# Problem: 25 mal IF THEN ELSE soll als Schleife ablaufen (Codesys)



## Rekling (12 April 2012)

Hallo zusammen,
ich habe ein Problem und zwar möchte ich ein Hochregallager mit 25 Fächern bestücken. Nun habe ich es so gelöst in dem ich 25 mal IF THEN ELSE auf geschrieben habe…geht aber schlecht Programmiert.
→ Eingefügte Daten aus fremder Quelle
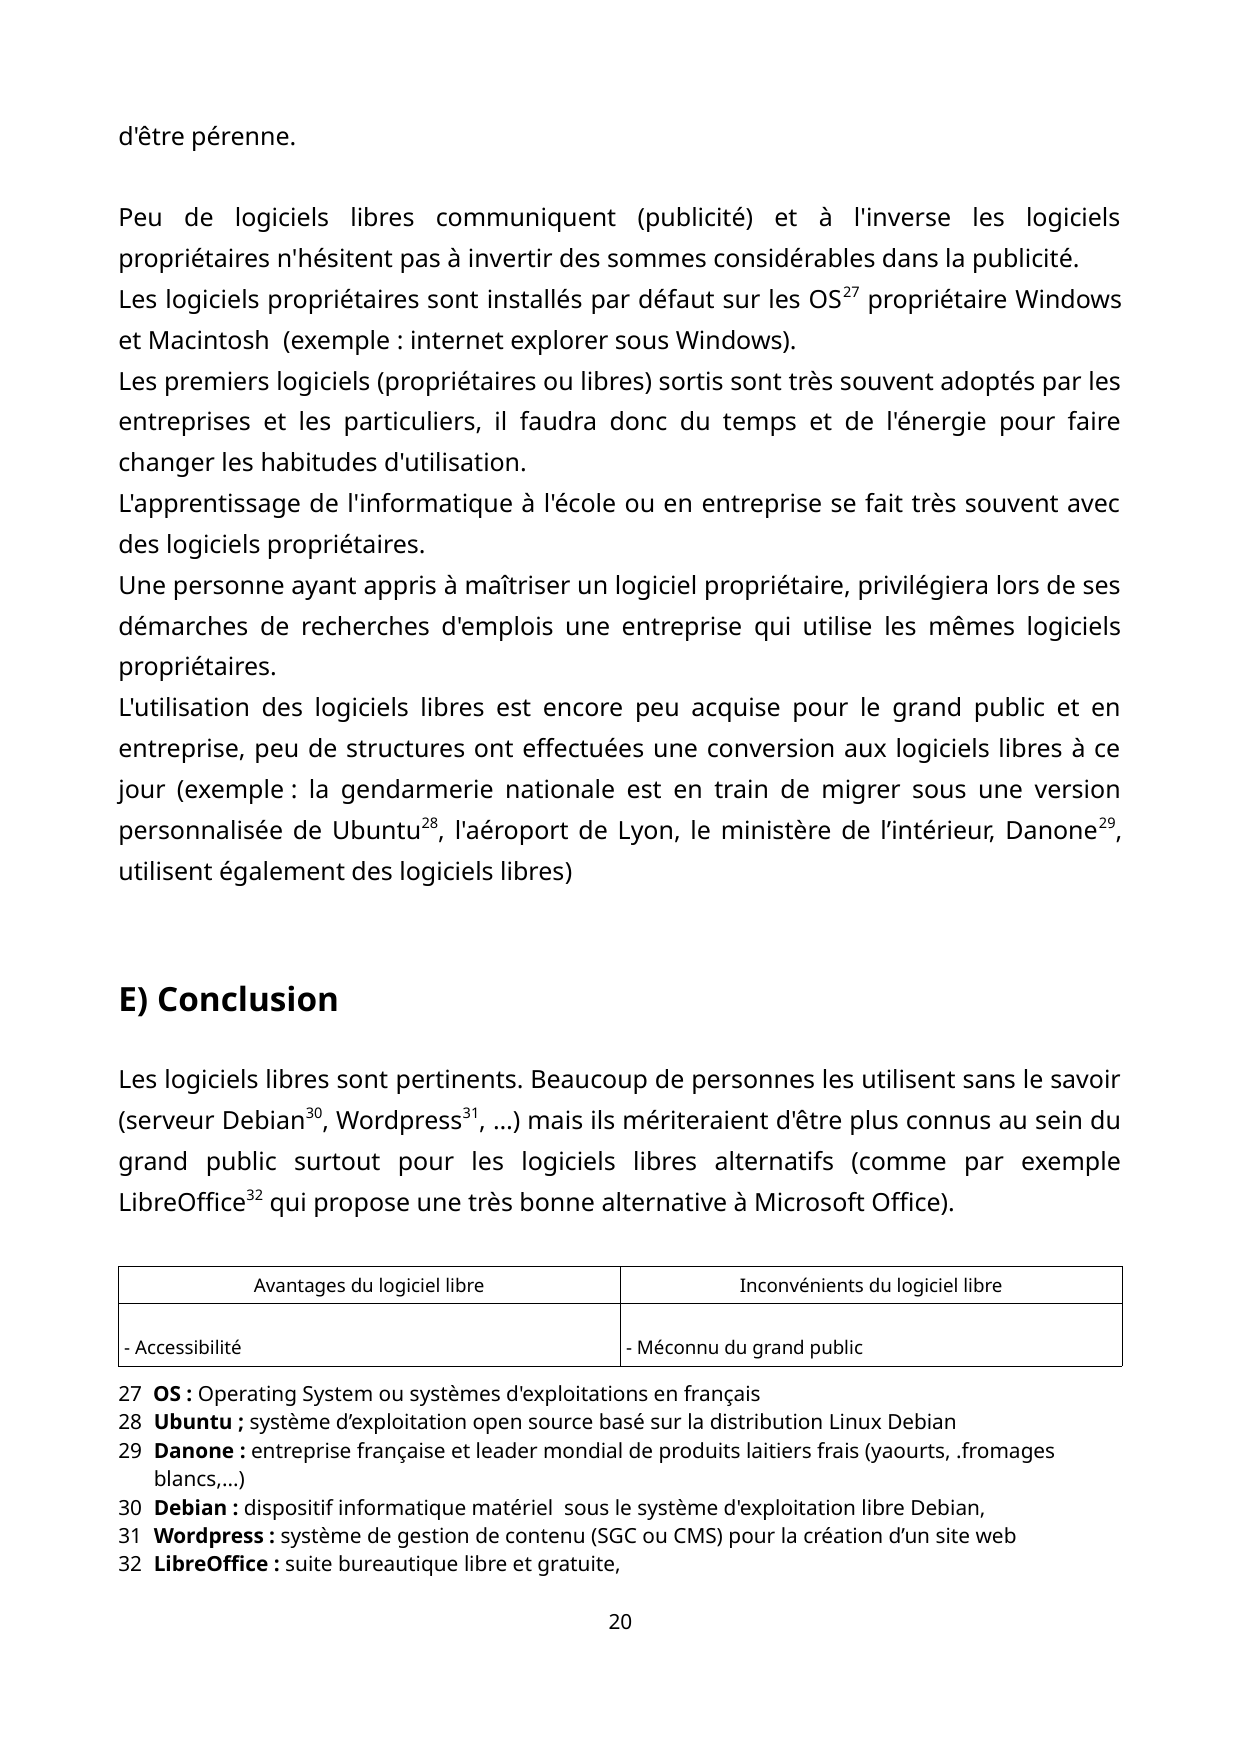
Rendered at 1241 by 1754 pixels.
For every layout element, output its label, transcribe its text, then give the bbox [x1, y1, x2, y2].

subtitle Conclusion [118, 976, 1122, 1021]
table_header Inconvénients du logiciel libre [621, 1267, 1122, 1303]
text Les logiciels propriétaires sont installés par défaut sur les OS propriétaire Windows et Macintosh (exemple : internet explorer sous Windows). [118, 281, 1122, 356]
table_cell - Accessibilité [119, 1304, 620, 1366]
text OS : Operating System ou systèmes d'exploitations en français [118, 1379, 1122, 1407]
text Debian : dispositif informatique matériel sous le système d'exploitation libre Debian, [118, 1493, 1122, 1521]
text Les premiers logiciels (propriétaires ou libres) sortis sont très souvent adoptés par les entreprises et les particuliers, il faudra donc du temps et de l'énergie pour faire changer les habitudes d'utilisation. [118, 363, 1122, 479]
text d'être pérenne. [118, 118, 1122, 152]
text Ubuntu ; système d’exploitation open source basé sur la distribution Linux Debian [118, 1407, 1122, 1436]
text Les logiciels libres sont pertinents. Beaucoup de personnes les utilisent sans le savoir (serveur Debian, Wordpress, …) mais ils mériteraient d'être plus connus au sein du grand public surtout pour les logiciels libres alternatifs (comme par exemple LibreOffice qui propose une très bonne alternative à Microsoft Office). [118, 1062, 1122, 1218]
text L'apprentissage de l'informatique à l'école ou en entreprise se fait très souvent avec des logiciels propriétaires. [118, 486, 1122, 561]
table_header Avantages du logiciel libre [119, 1267, 620, 1303]
text L'utilisation des logiciels libres est encore peu acquise pour le grand public et en entreprise, peu de structures ont effectuées une conversion aux logiciels libres à ce jour (exemple : la gendarmerie nationale est en train de migrer sous une version personnalisée de Ubuntu, l'aéroport de Lyon, le ministère de l’intérieur, Danone, utilisent également des logiciels libres) [118, 690, 1122, 887]
text Une personne ayant appris à maîtriser un logiciel propriétaire, privilégiera lors de ses démarches de recherches d'emplois une entreprise qui utilise les mêmes logiciels propriétaires. [118, 567, 1122, 683]
text LibreOffice : suite bureautique libre et gratuite, [118, 1549, 1122, 1578]
text Danone : entreprise française et leader mondial de produits laitiers frais (yaourts, .fromages blancs,...) [118, 1436, 1122, 1493]
text Peu de logiciels libres communiquent (publicité) et à l'inverse les logiciels propriétaires n'hésitent pas à invertir des sommes considérables dans la publicité. [118, 200, 1122, 275]
text Wordpress : système de gestion de contenu (SGC ou CMS) pour la création d’un site web [118, 1521, 1122, 1549]
table_cell - Méconnu du grand public [621, 1304, 1122, 1366]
Nun würde ich gerne das in eine Schleife Packen, bin aber nur ein Anfänger in der  Codesys Programmierung (Jeder fängt mal klein an  )
Programm ausschnitt:
IF            (Fach_25_Platz = FALSE) AND (Rot_Ein_Pflanke.Q )THEN
                Fach_25 := TRUE;
                Auto_Start := TRUE;
                Fach_25_Platz := TRUE;
                Fach_25_ROT := TRUE;
ELSE
IF            (Fach_24_Platz = FALSE) AND (Rot_Ein_Pflanke.Q )THEN
                Fach_24 := TRUE;
                Auto_Start := TRUE;
                Fach_24_Platz := TRUE;
                Fach_24_ROT := TRUE;
ELSE
IF            (Fach_23_Platz = FALSE) AND (Rot_Ein_Pflanke.Q ) THEN
                Fach_23 := TRUE;
                Auto_Start := TRUE;
                Fach_23_Platz := TRUE;
                Fach_23_ROT := TRUE;
ELSE

… das Ganze geht nun bis auf 0 runter!

Über ein lösungsverschlag freue ich mich


----------



## Lars Weiß (12 April 2012)

Switch Case ?


----------



## Thomas_v2.1 (12 April 2012)

Am besten wäre es natürlich wenn die Fächer-Daten vorher schon in einer Array-Struktur angelegt sind.
Wenn das aus irgendeinem Grunde nicht mehr zu ändern ist, kann man sich behelfen indem man die unstrukturierten Daten für die Schleifenbearbeitung in die entsprechende Struktur bringt, dann bearbeitet und die Daten wieder zurückschreibt.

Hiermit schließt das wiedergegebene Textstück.